DOCUMENT EXCERPT:

Bedtime troubles

Discussion in 'The Toddler Years(1-3)' started by rosserj, Jul 28, 2015.

  1. rosserj

    rosserj Active Member

    My 2 and 1/2 year old used to be a great sleeper.  You would put him to bed and he would go straight off to sleep, no fuss, and sleep through the night.  Back in March/April we transitioned him to a toddler bed, and still he was fine and used to go straight off to sleep.  However, a couple of weeks ago, maybe more, he starting coming out of his room after we had finished the bedtime routine and switched the lights out.
     
    At first I would put him back to bed each time, however he would get more excited each time, and it would go on for over an hour.  I took a more hard lined approach, and when he started doing this I would hold his door closed so he couldn't get out, and he would then cry by the door.  Occasionally he would stop and go to sleep, but more often either me or DH would go in, put him in bed and sometimes he'd stop.
     
    There's been some improvement, but not much.  But then this week I've had a revelation. He only does this when I'm in the house.  If I've gone out for the evening or just over bedtime, he goes straight off to sleep, or might come out once.  Last week, my mum was here and he started coming out and she told him I'd gone out (I was sitting in the kitchen at the time) and he went bad to bed and off to sleep.

DATA SECTION:
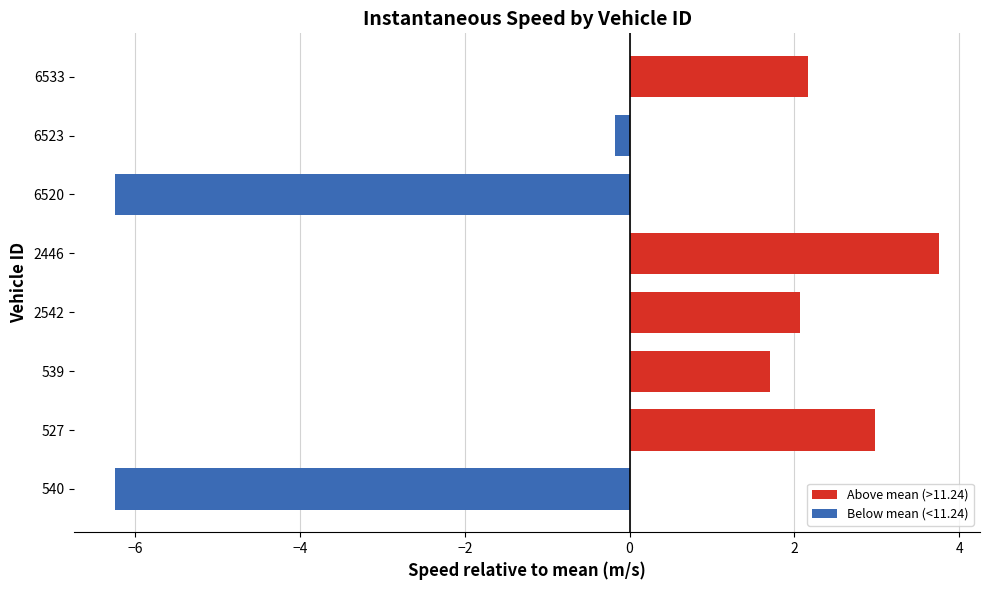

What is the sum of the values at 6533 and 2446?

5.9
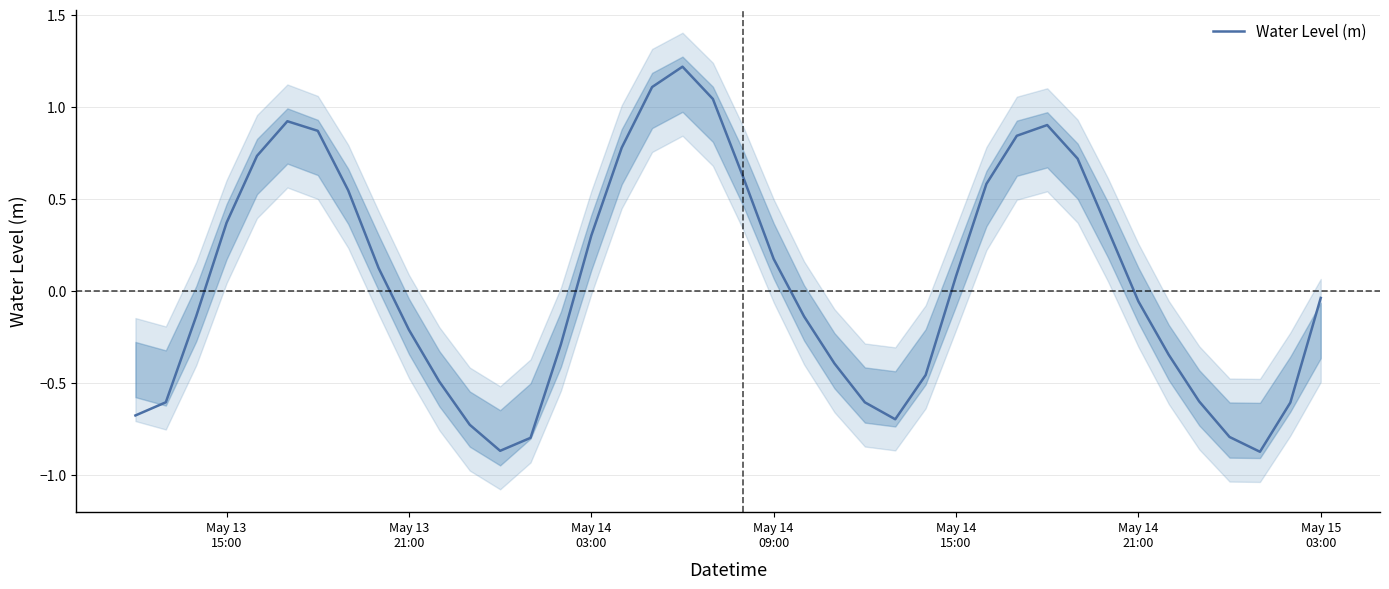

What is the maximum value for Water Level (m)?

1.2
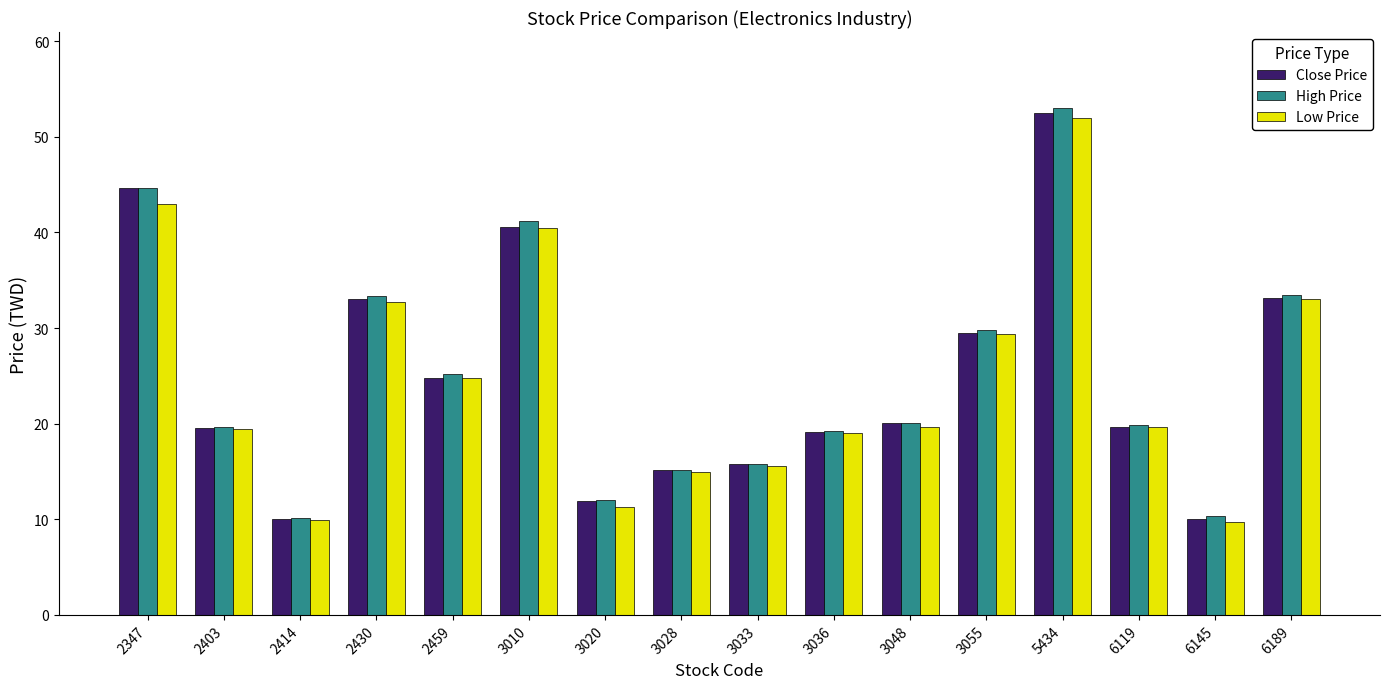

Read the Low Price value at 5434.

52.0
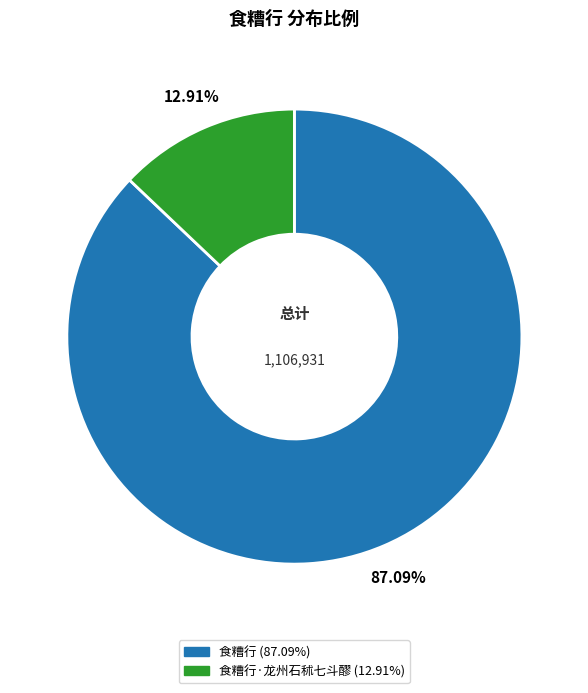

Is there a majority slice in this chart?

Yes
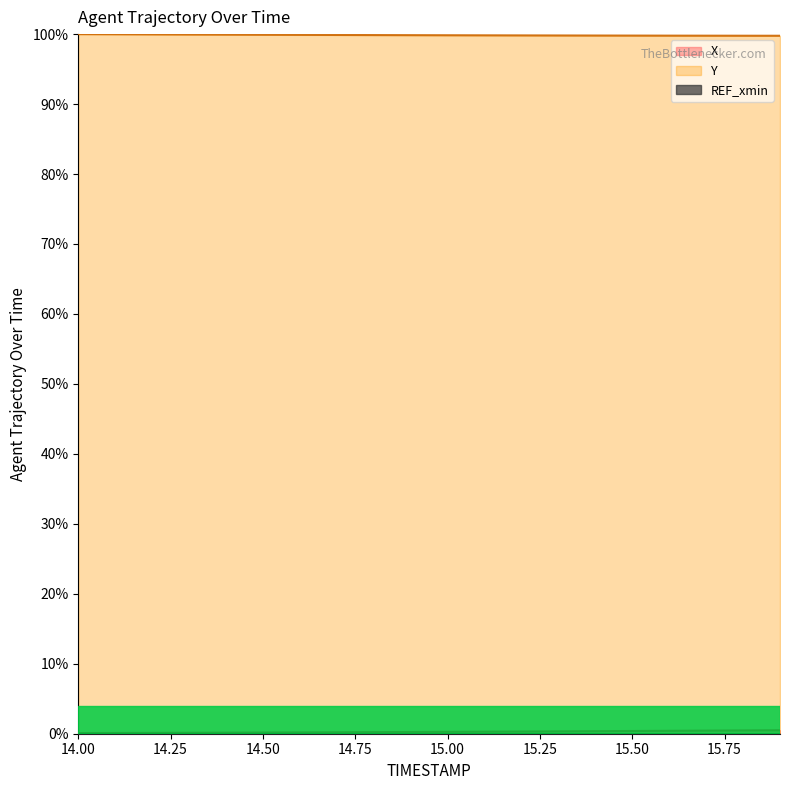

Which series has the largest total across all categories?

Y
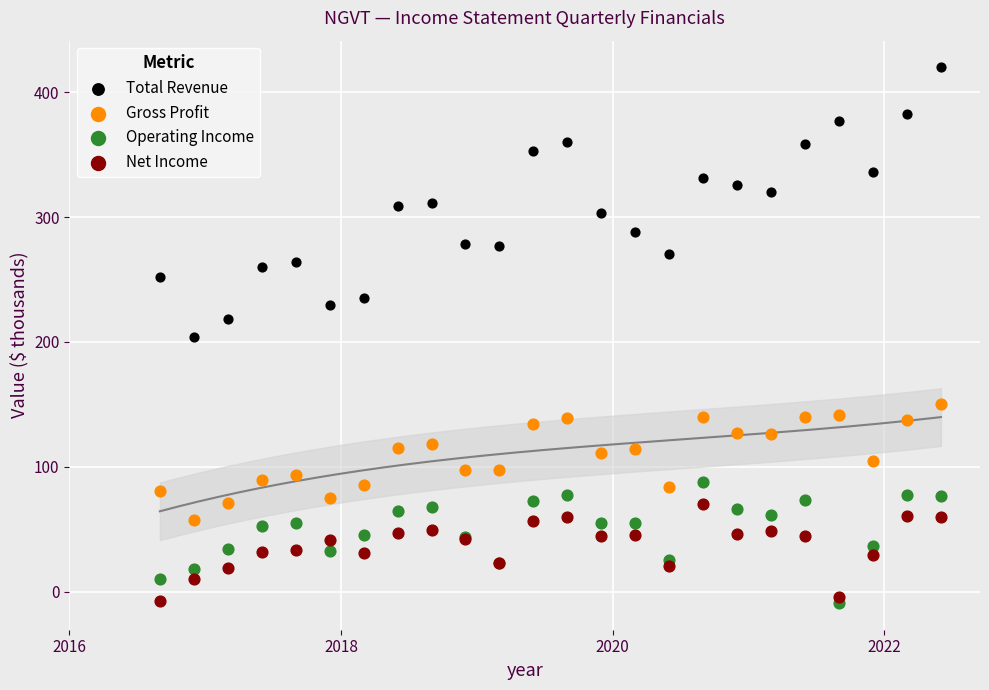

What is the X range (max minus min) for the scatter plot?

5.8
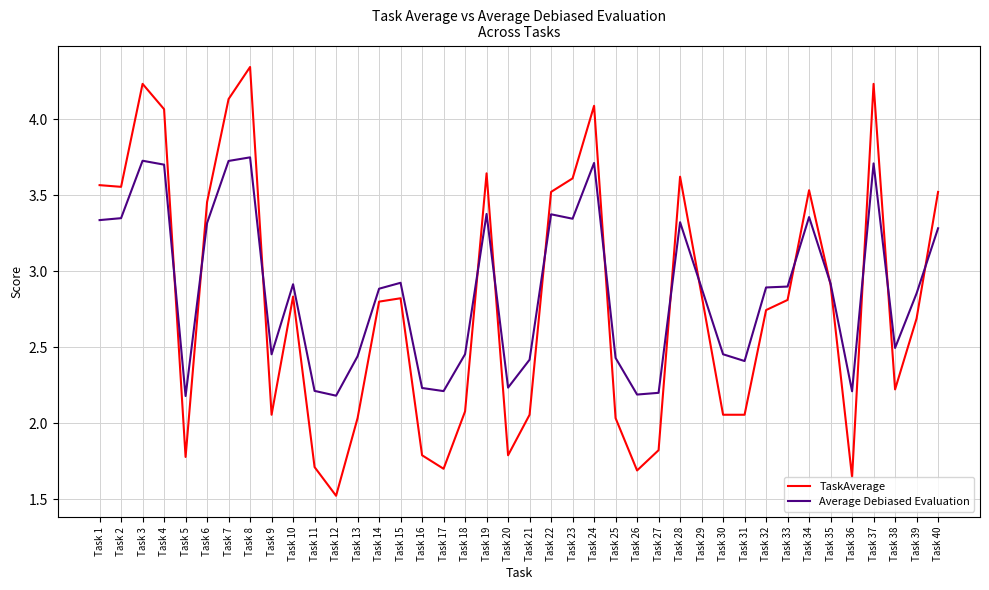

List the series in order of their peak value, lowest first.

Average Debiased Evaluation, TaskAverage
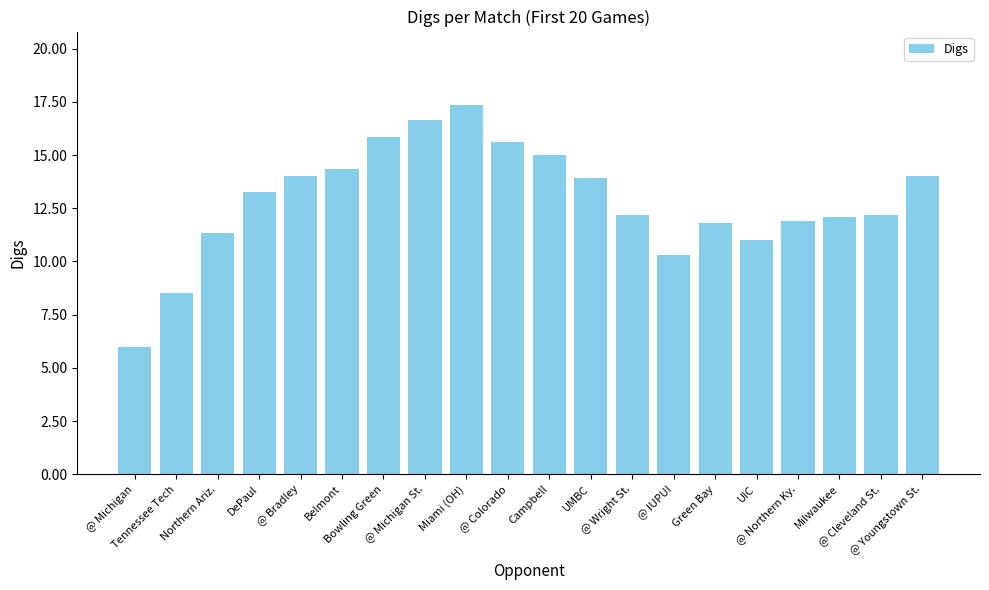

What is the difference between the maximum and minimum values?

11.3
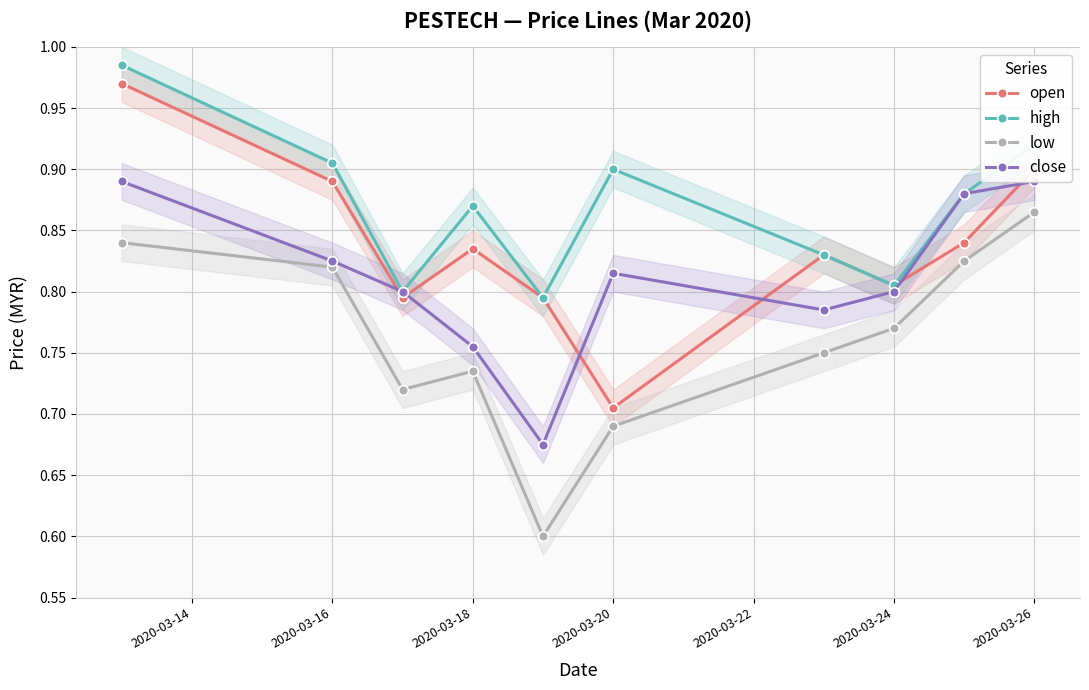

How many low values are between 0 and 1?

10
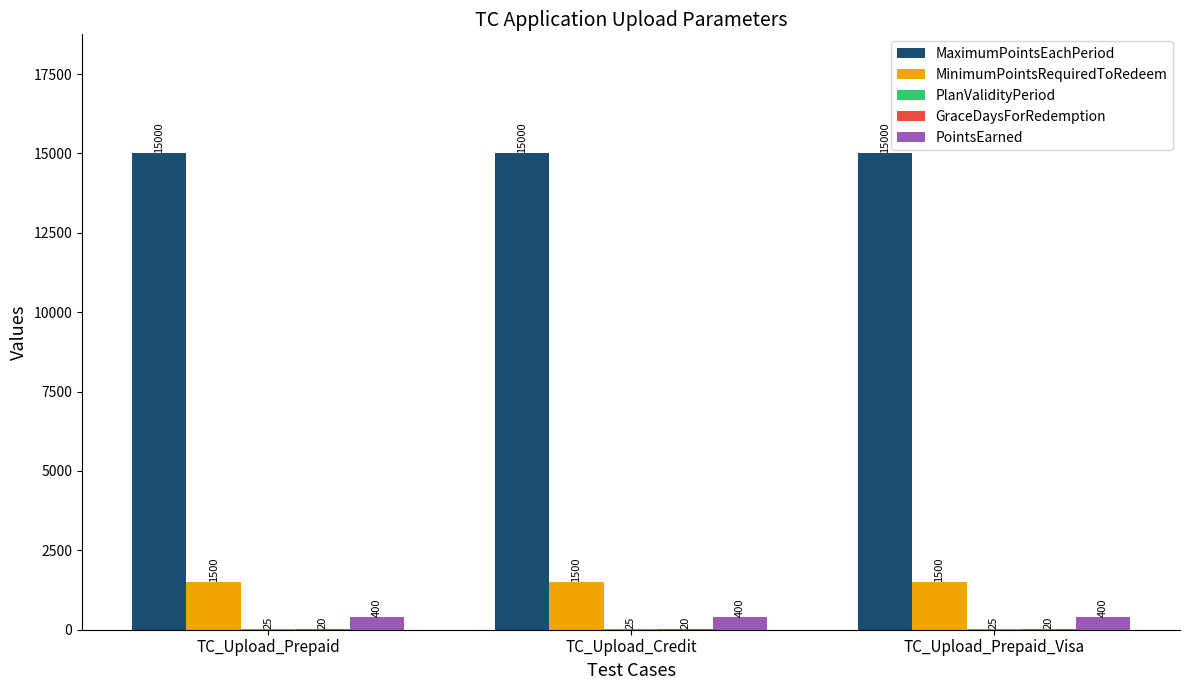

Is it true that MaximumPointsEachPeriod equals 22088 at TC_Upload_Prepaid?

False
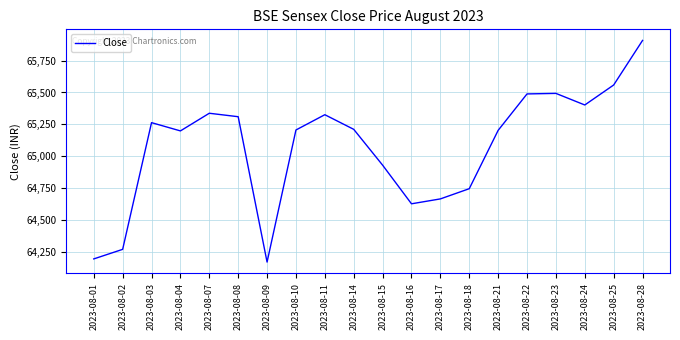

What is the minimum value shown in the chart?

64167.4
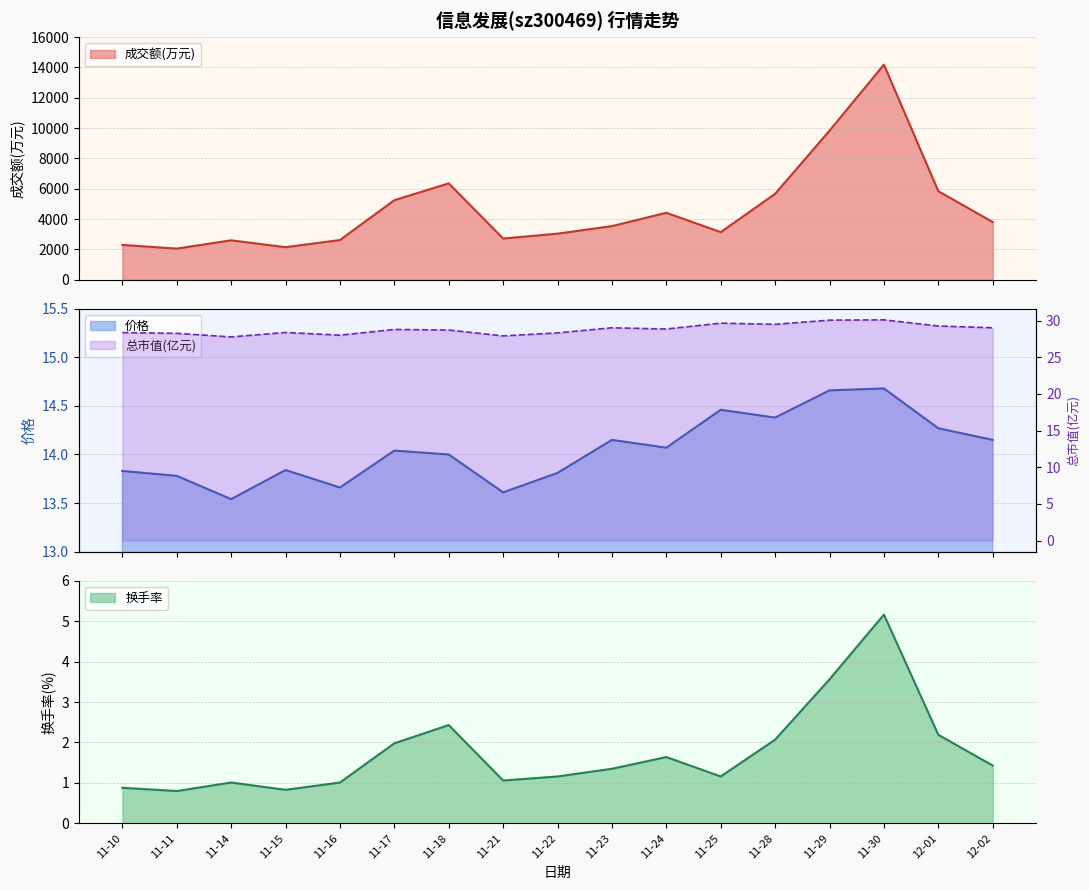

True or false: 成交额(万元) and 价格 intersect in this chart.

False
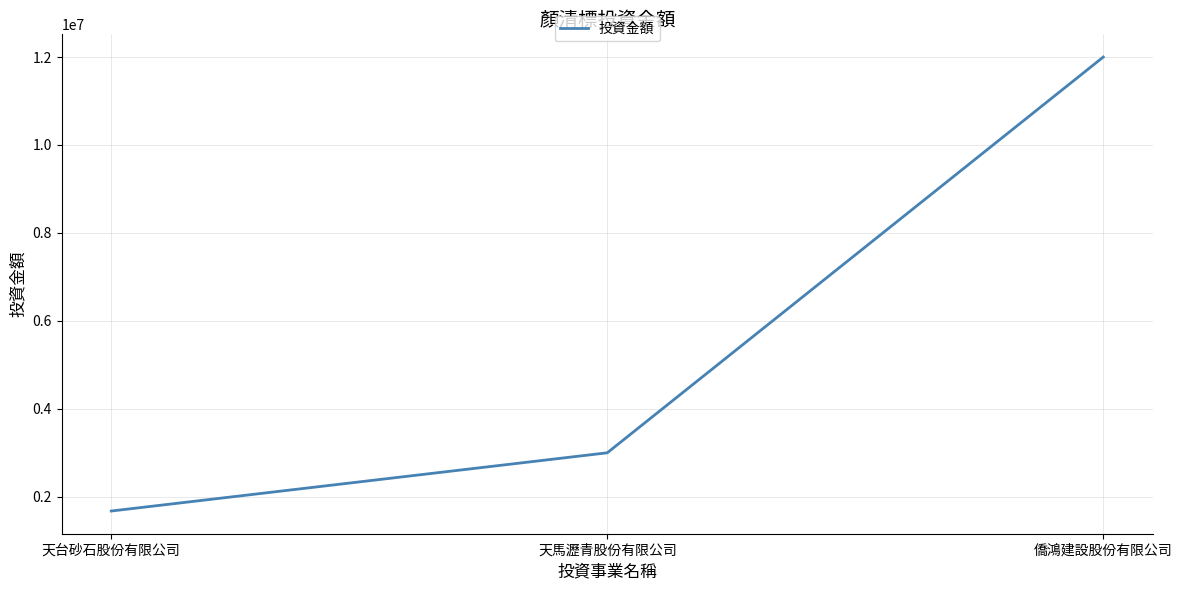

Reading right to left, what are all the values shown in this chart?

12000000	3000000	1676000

WORK TO BE COMPLETED: According to the forum post on bedtime troubles, under what circumstance does the toddler keep coming out of his room after lights out? The records that come after the forum post on bedtime troubles have no connection to it.

THE COMPLETED TASK: He does it only when the person who wrote the post is in the house.